## Quoted text:
****

In fact, I wonder if this isn't two problems we're looking at: the first one is falling back to default, and the second one is that falling back to default ignores the surrounding overlays. My ideal solution would be to use the first hidden character (or make it configurable), but even without this I feel that it would be a progress for the *face* of the ellipses to be reset to default, and then for that face to be merged with overlays. In other word one would consider that ellipses always have the default face, plus overlays that cover the full ellipsis.

> Ellipsis just indicates there's some hidden text, why should it "inherit" the
> face of that hidden text?

I think of ellipses as a compressed representation of that text; barring a better way to summarize that text, inheriting the faces of its first character seems like a decent approach. If I write red-green-red and color each word with the corresponding color, then make "green" invisible, my spontaneous expectation is that three green dots will appear (mostly because I don't think of invisible as invisible, but rather "compressed"/"folded")

****

## Raw records:
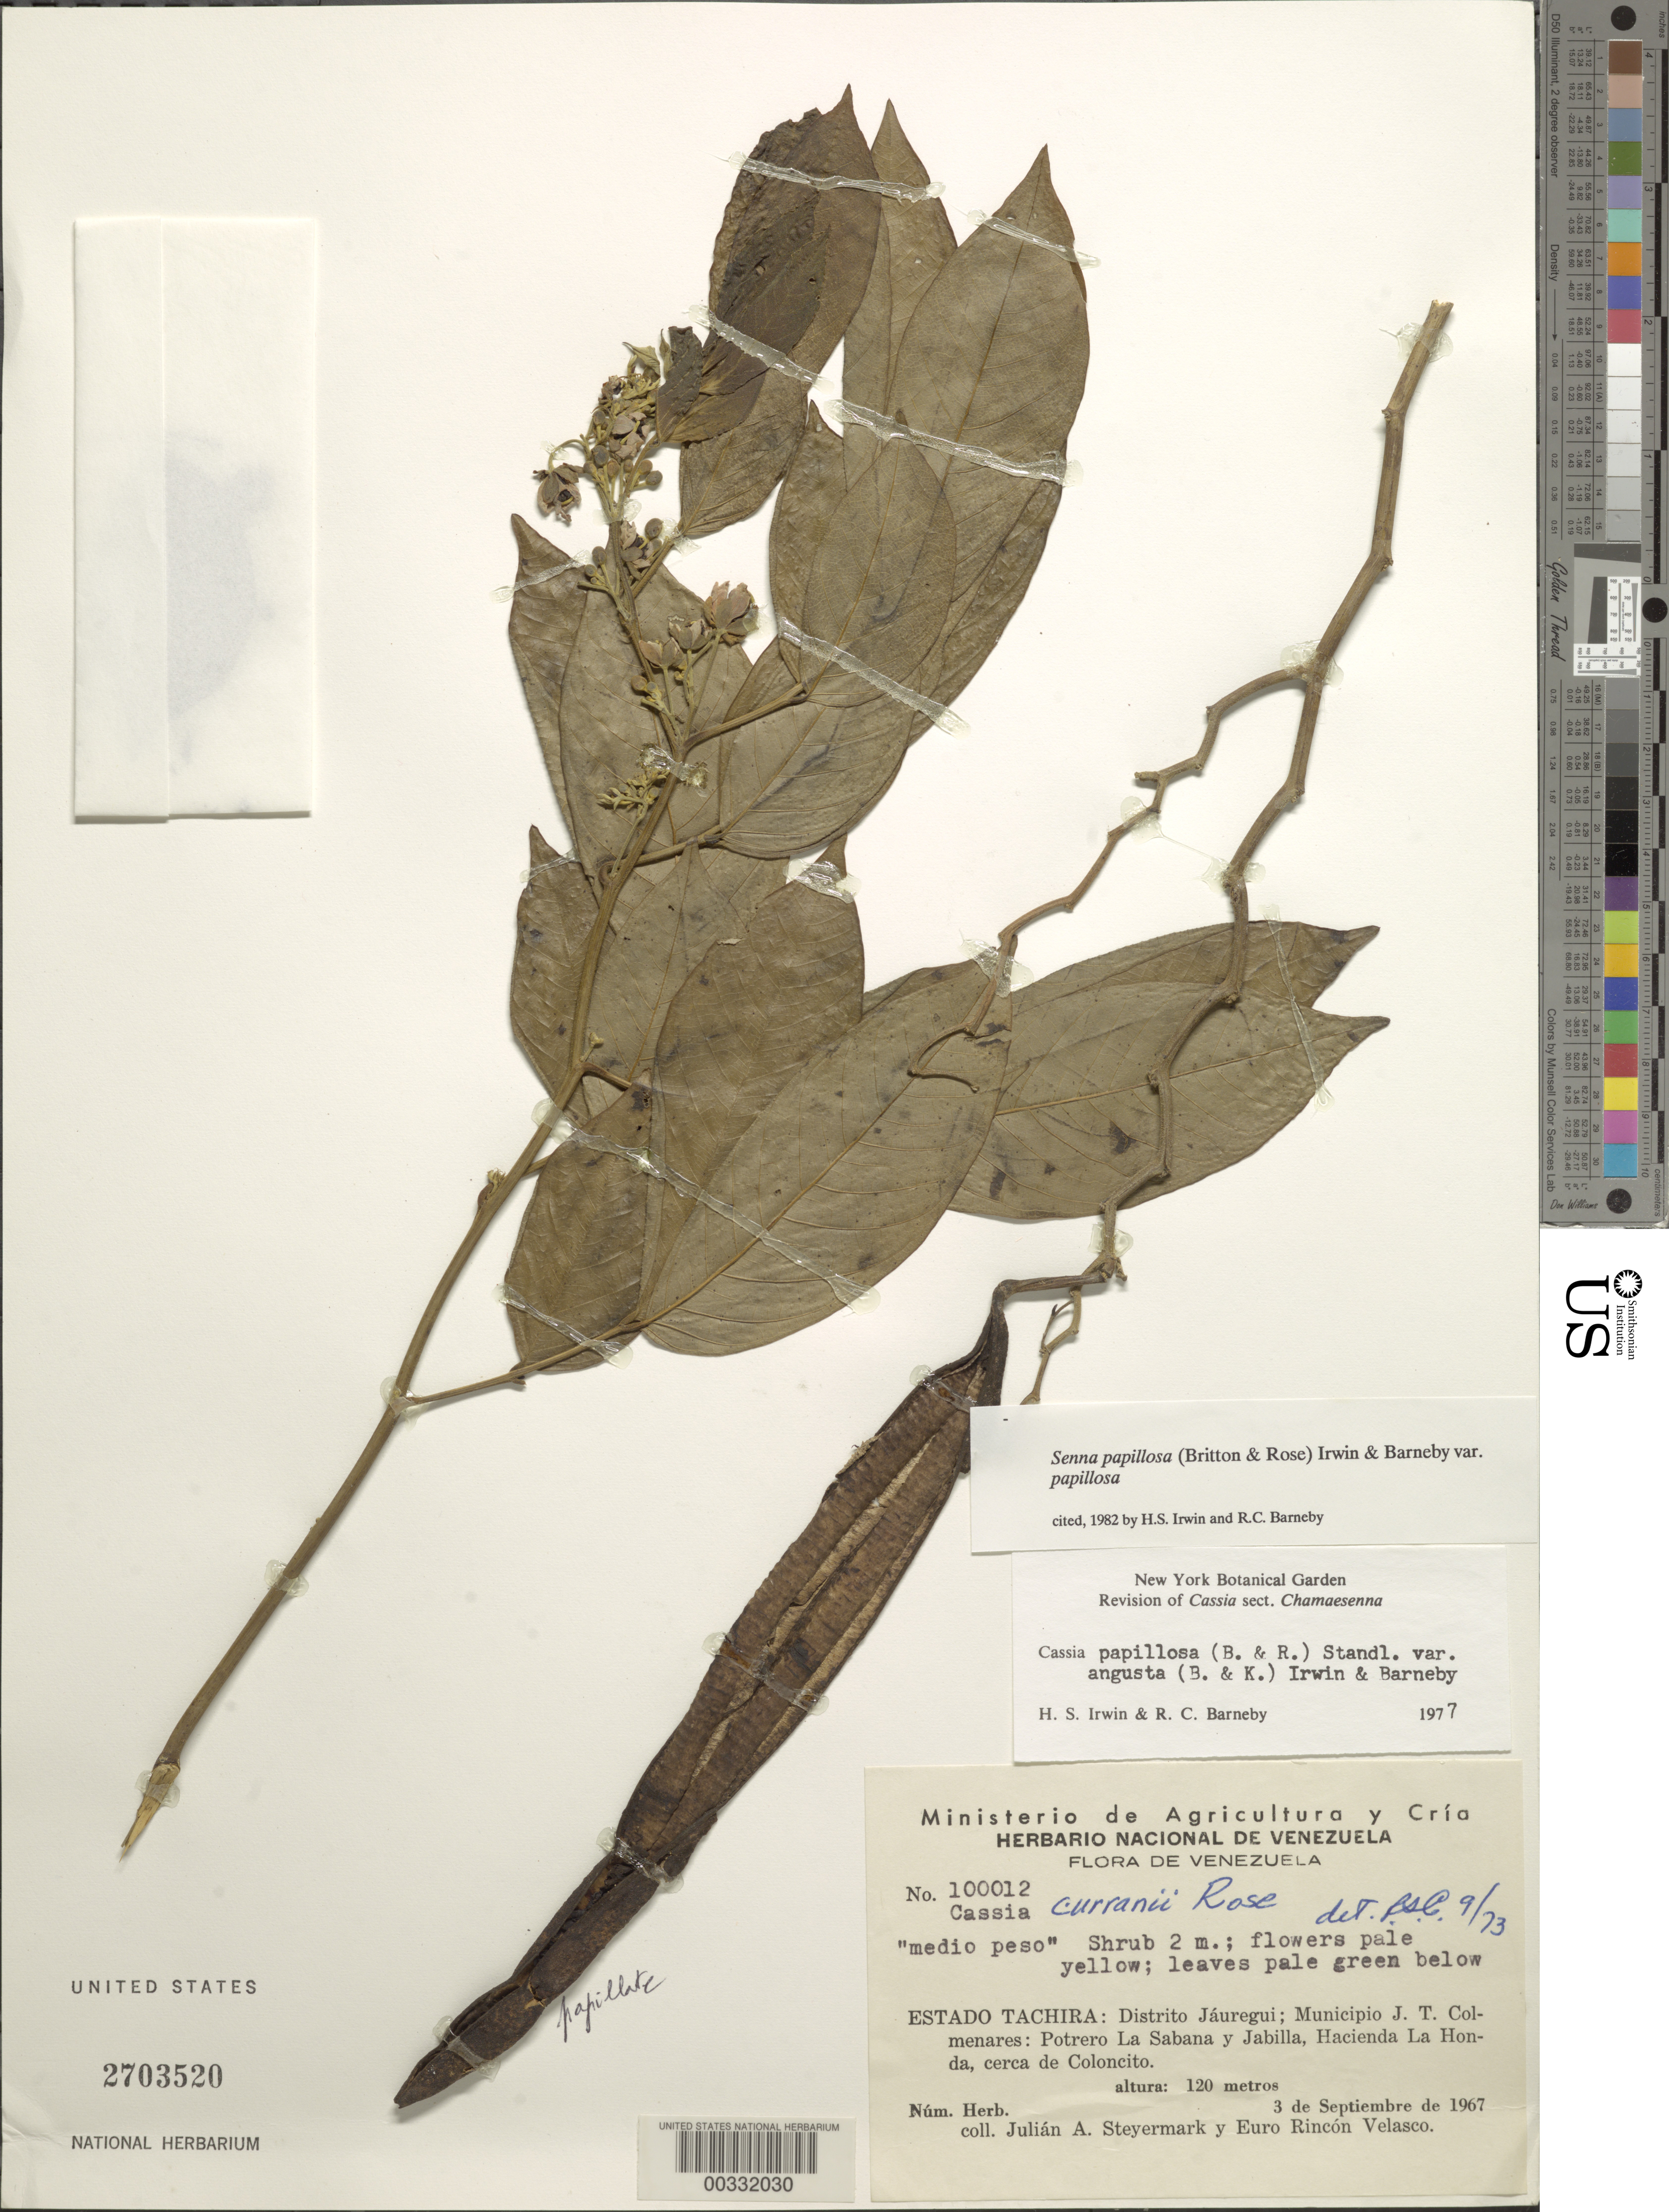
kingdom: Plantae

****

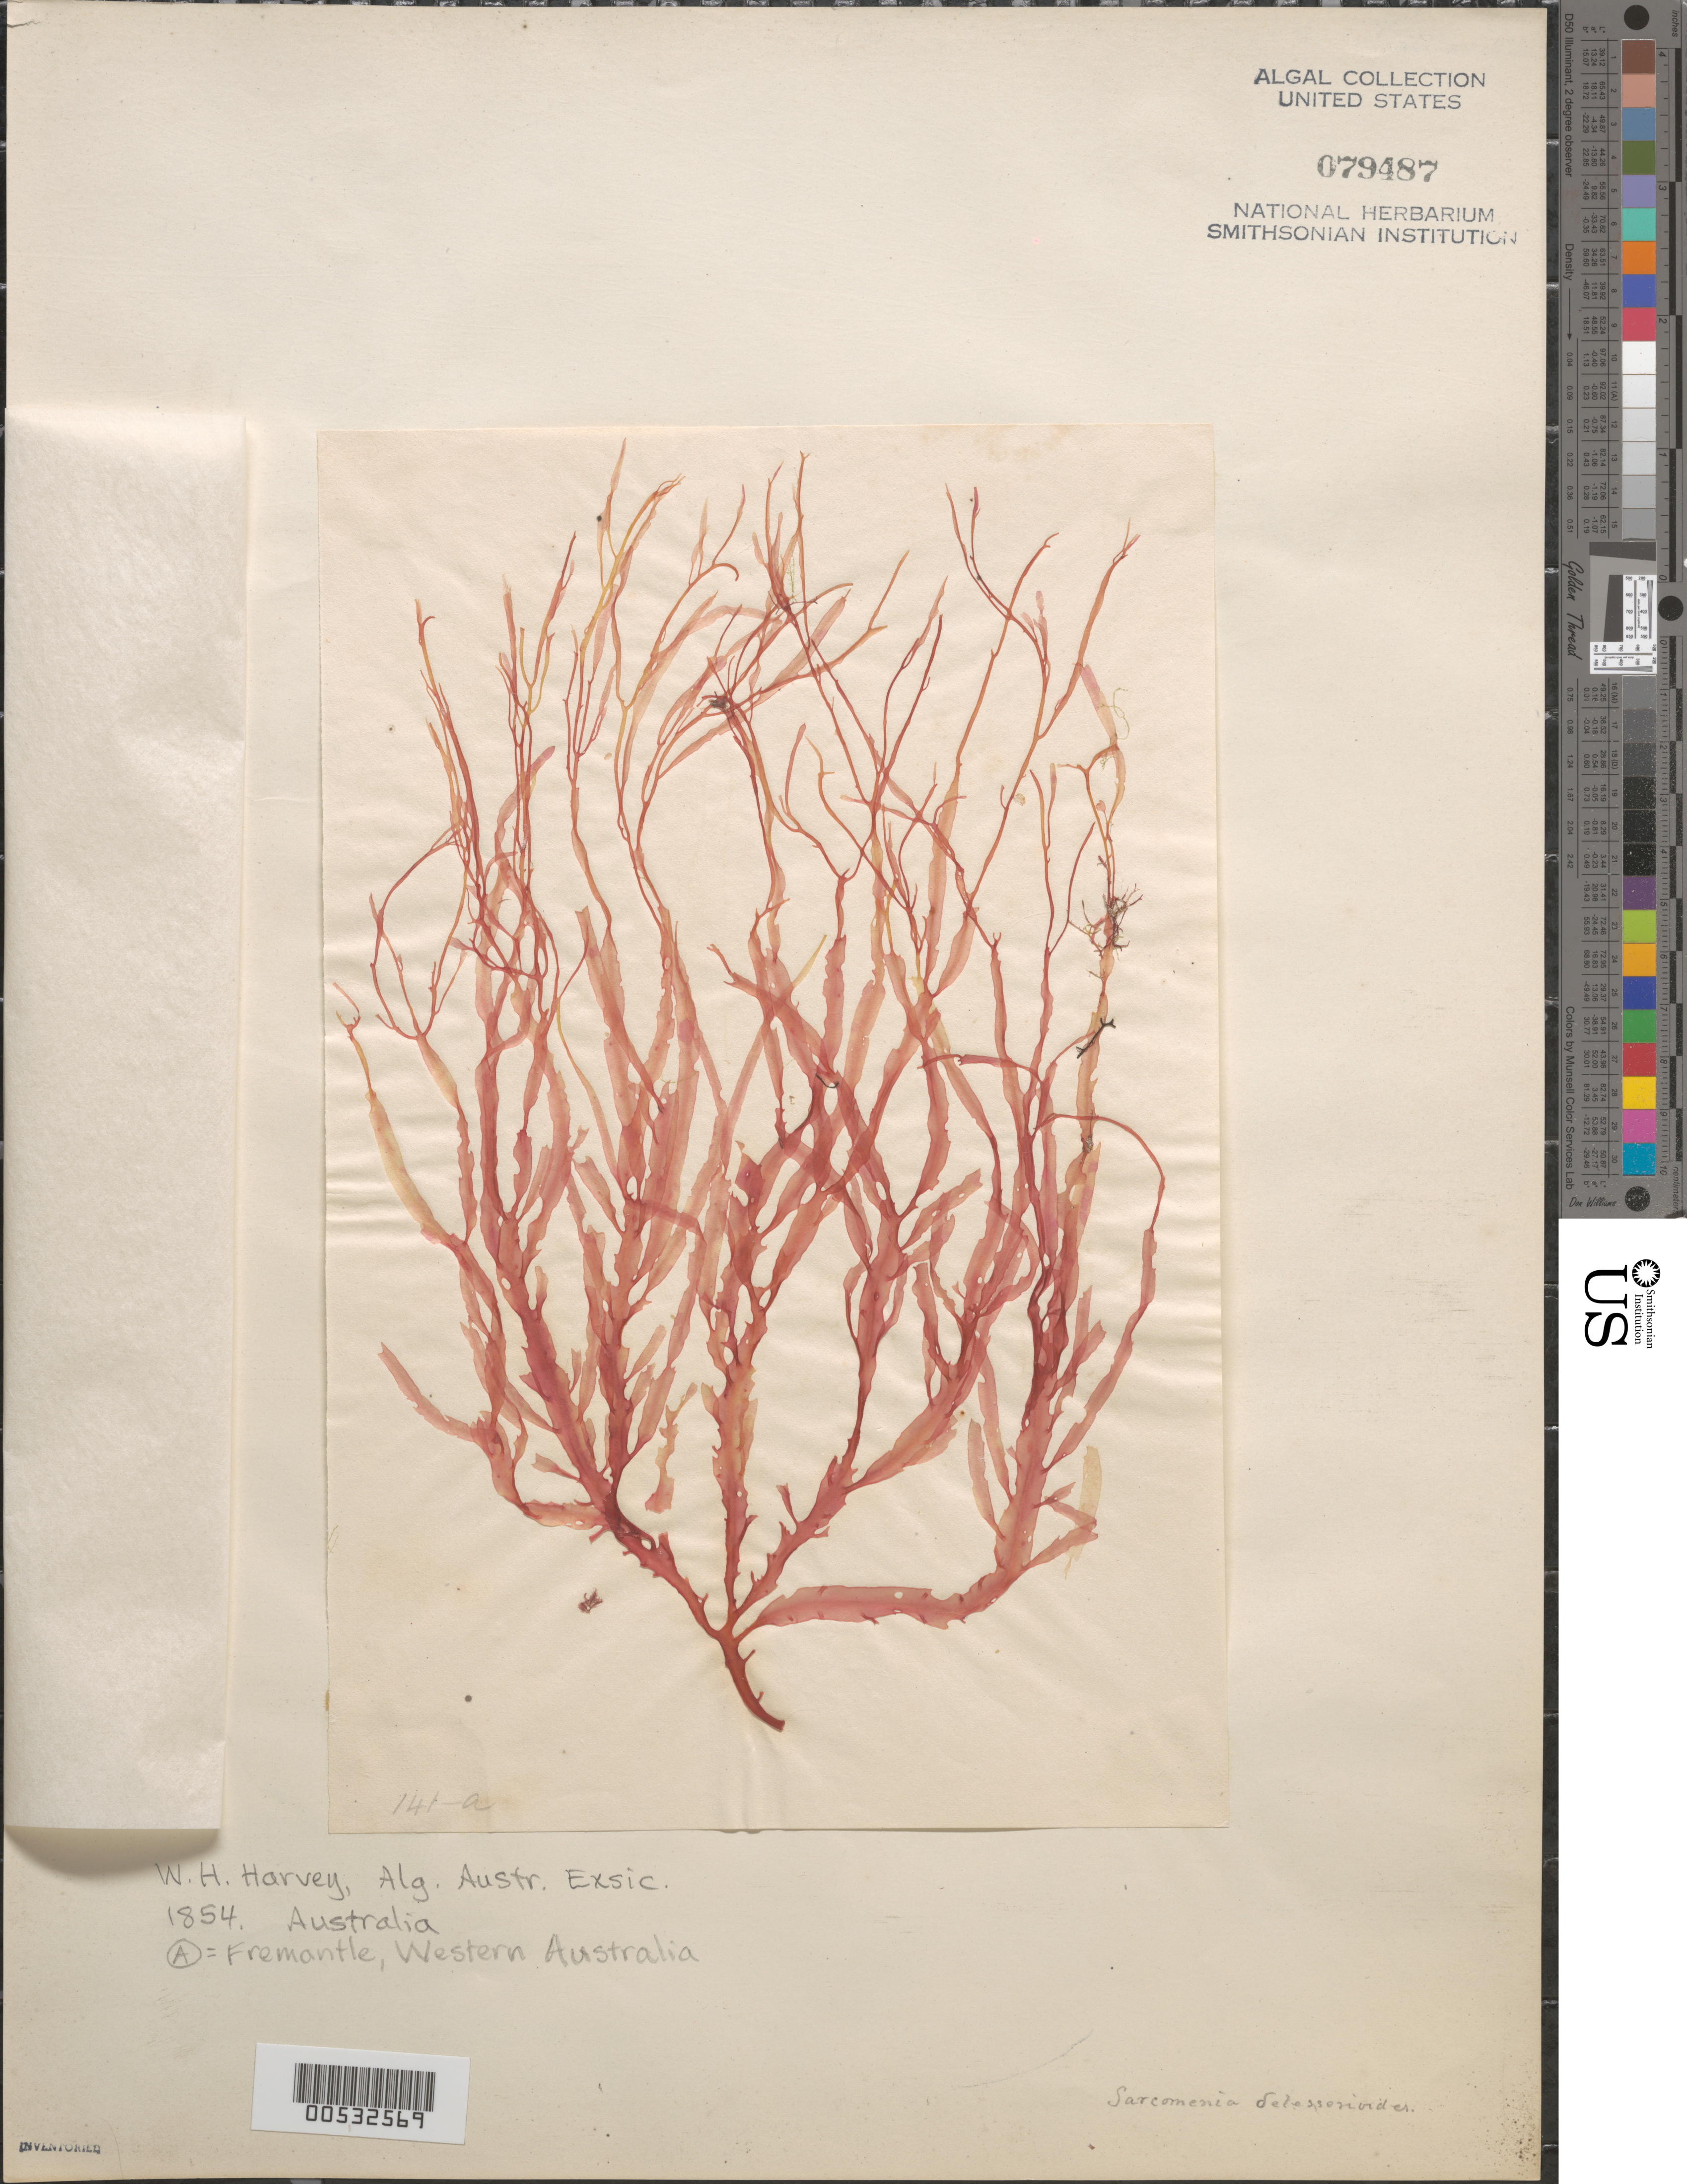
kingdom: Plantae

****

## Stated exercise 1:
Return, word for word, the passage of the ellipsis discussion starting with "In fact, I wonder" and going on through "that hidden text?".
## Stated exercise 2:
In the ellipsis discussion, what does the writer spontaneously expect to appear when the word "green" in red-green-red is made invisible?

## Right answer 1:
In fact, I wonder if this isn't two problems we're looking at: the first one is falling back to default, and the second one is that falling back to default ignores the surrounding overlays. My ideal solution would be to use the first hidden character (or make it configurable), but even without this I feel that it would be a progress for the *face* of the ellipses to be reset to default, and then for that face to be merged with overlays. In other word one would consider that ellipses always have the default face, plus overlays that cover the full ellipsis.

> Ellipsis just indicates there's some hidden text, why should it "inherit" the
> face of that hidden text?

## Right answer 2:
Three green dots.